I hated to admit it, but Amelia was one of those ‘heart-sink’ patients I dreaded. Every strand of her life woven together in such a way that stifled her potential. I felt helpless, backed up against a wall in a tiny patch of our labyrinthine system. Child and adolescent mental health services (CAMHS) services were full to the rafters, counselling would take months to materialise, and even contemplating her housing issue left me with a guilty sense of dread.
But I escaped that internal ‘head-banging’ that afternoon, because she wasn’t my patient. She was Dr Stephanie Lamb’s, a GP at The Well Centre in Streatham, which I was visiting.

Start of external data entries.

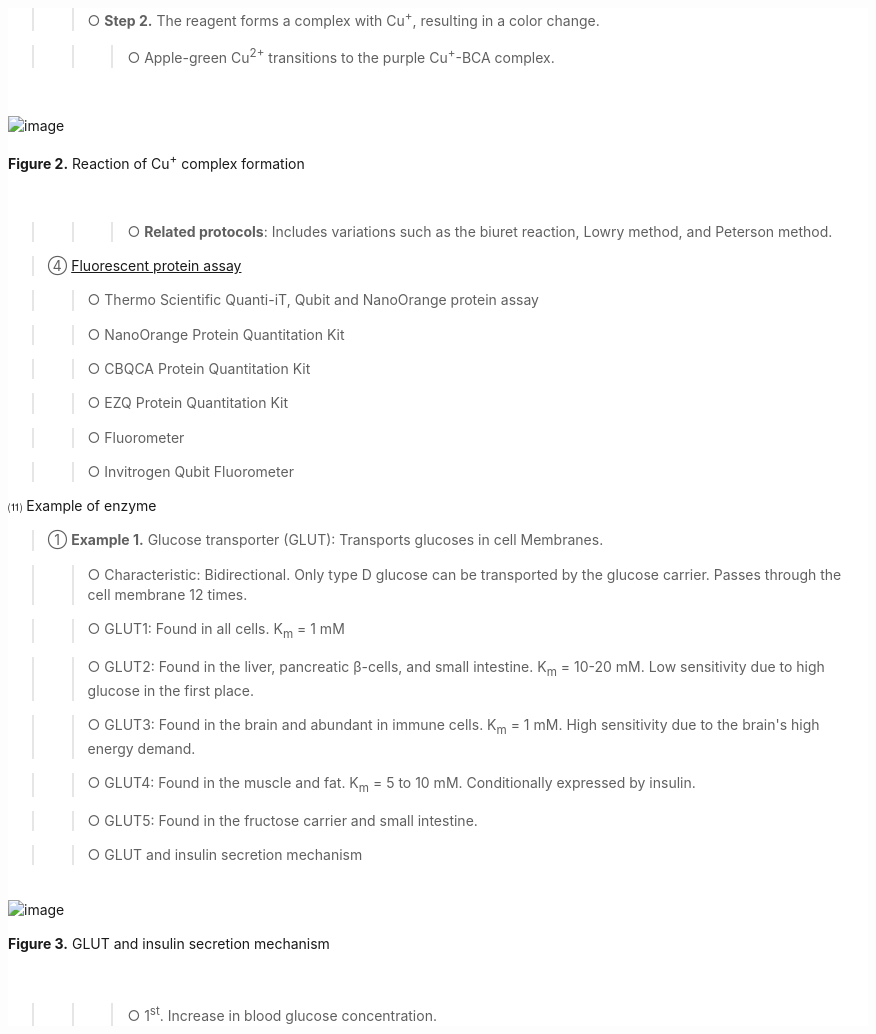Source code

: >> ○ **Step 2.** The reagent forms a complex with Cu<sup>+</sup>, resulting in a color change.  

>>> ○ Apple-green Cu<sup>2+</sup> transitions to the purple Cu<sup>+</sup>-BCA complex.  

<br>

![image](https://github.com/user-attachments/assets/990fe162-24c7-4d67-a449-08415a83885d)
  
**Figure 2.** Reaction of Cu<sup>+</sup> complex formation

<br>

>>> ○ **Related protocols**: Includes variations such as the biuret reaction, Lowry method, and Peterson method.  

> ④ [Fluorescent protein assay](https://www.thermofisher.com/kr/ko/home/life-science/protein-biology/protein-biology-learning-center/protein-biology-resource-library/pierce-protein-methods/chemistry-protein-assays.html)

>> ○ Thermo Scientific Quanti-iT, Qubit and NanoOrange protein assay

>> ○ NanoOrange Protein Quantitation Kit

>> ○ CBQCA Protein Quantitation Kit

>> ○ EZQ Protein Quantitation Kit

>> ○ Fluorometer

>> ○ Invitrogen Qubit Fluorometer

⑾ Example of enzyme

> ① **Example 1.** Glucose transporter (GLUT): Transports glucoses in cell Membranes.

>> ○ Characteristic: Bidirectional. Only type D glucose can be transported by the glucose carrier. Passes through the cell membrane 12 times.

>> ○ GLUT1: Found in all cells. K<sub>m</sub> = 1 mM

>> ○ GLUT2: Found in the liver, pancreatic β-cells, and small intestine. K<sub>m</sub> = 10-20 mM. Low sensitivity due to high glucose in the first place.

>> ○ GLUT3: Found in the brain and abundant in immune cells. K<sub>m</sub> = 1 mM. High sensitivity due to the brain's high energy demand.

>> ○ GLUT4: Found in the muscle and fat. K<sub>m</sub> = 5 to 10 mM. Conditionally expressed by insulin.

>> ○ GLUT5: Found in the fructose carrier and small intestine.

>> ○ GLUT and insulin secretion mechanism

<br>

<img width="454" alt="image" src="https://github.com/user-attachments/assets/1a73b0aa-ab65-41f9-a536-76d3a7a399d3" />

**Figure 3.** GLUT and insulin secretion mechanism

<br>

>>> ○ 1<sup>st</sup>. Increase in blood glucose concentration.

That mental turmoil I described had frustrated Dr Lamb for too long. Five years ago, she decided to do something about it. She first sketched out the idea in a pub one evening with John Poyton, the director of a local youth-work charity called Redthread. After many late nights around the kitchen table, The Well Centre was born. Their vision was to create a holistic service for the neglected group that fall between paediatric and adult services, pushed from one silo to another at a time when seeking help is hard enough.
It hadn’t been easy. With some funding from an NHS innovation award and Guys and St Thomas’s Charity, they ploughed on. They had no idea where the money might come from the following year. A group of local teenagers helped them to refurbish a mouldy, graffiti-ridden annexe. Youth workers, counsellors, and GPs were brought together under one roof; a one-stop shop wrapped around the needs of the young person at the centre.
It felt a world away from my usual experience of adolescent care: watching a whole person, with layers of issues replete with nuance and ambiguity, be collapsed into scraps of paper and flung into streams of a disjointed system. We’ve all seen it.
That afternoon I found myself watching care being delivered in a way I would want it to be, if Amelia was my daughter.
Dr Lamb had the help she wanted at her fingertips. She reviewed her inhalers, arranged for her to see a counsellor, and connected her with a young carers service. Amelia looked hopeful. I could see how she might begin to trust Stephanie, and take comfort from coming to the same, safe place.
She wasn’t the only one; 17-year-old Hayley came in next. Her 18th birthday was looming, and she had nothing to celebrate. She was about to be kicked out of foster care and into her own place. Her scrawny frame barely occupied half of the chair, as she repeated her monosyllabic mantra that she would be fine. But the fear in her eyes was palpable. Somehow, reaching that milestone signalled to the world that she was ready to go out on her own, and take whatever it threw at her.
Hayley had first heard about the centre from word of mouth, like 70% of their patients, and had drifted in and out for years. Stephanie had built a relationship with her over that time, and made regular appointments for the coming weeks with herself and the youth worker.
My memories from my psychiatry rotation were still fresh: the inpatients who rode the revolving door of the ward, grappling with depression and anxiety, staring into a future so bleak that it perpetuated their problems. Three-quarters of all lifetime mental health issues show before the age of 25. What difference could it have made to my patients if, 20 years ago, they had access to a service like this?
It had started with a GP, who saw the disconnect between what her patients needed and what the system offered, and channelled that into change. The potential to alter the trajectories of many young lives is hard to put into words.
As one young girl wrote, in an unprompted letter to the staff: ‘I want you to know how much you mean to me and also to tell you to keep doing what you’re doing, the world is a better place with people like you on it, and I really hope that you can reach out and pull others out of the dark place, the same way you did to me.’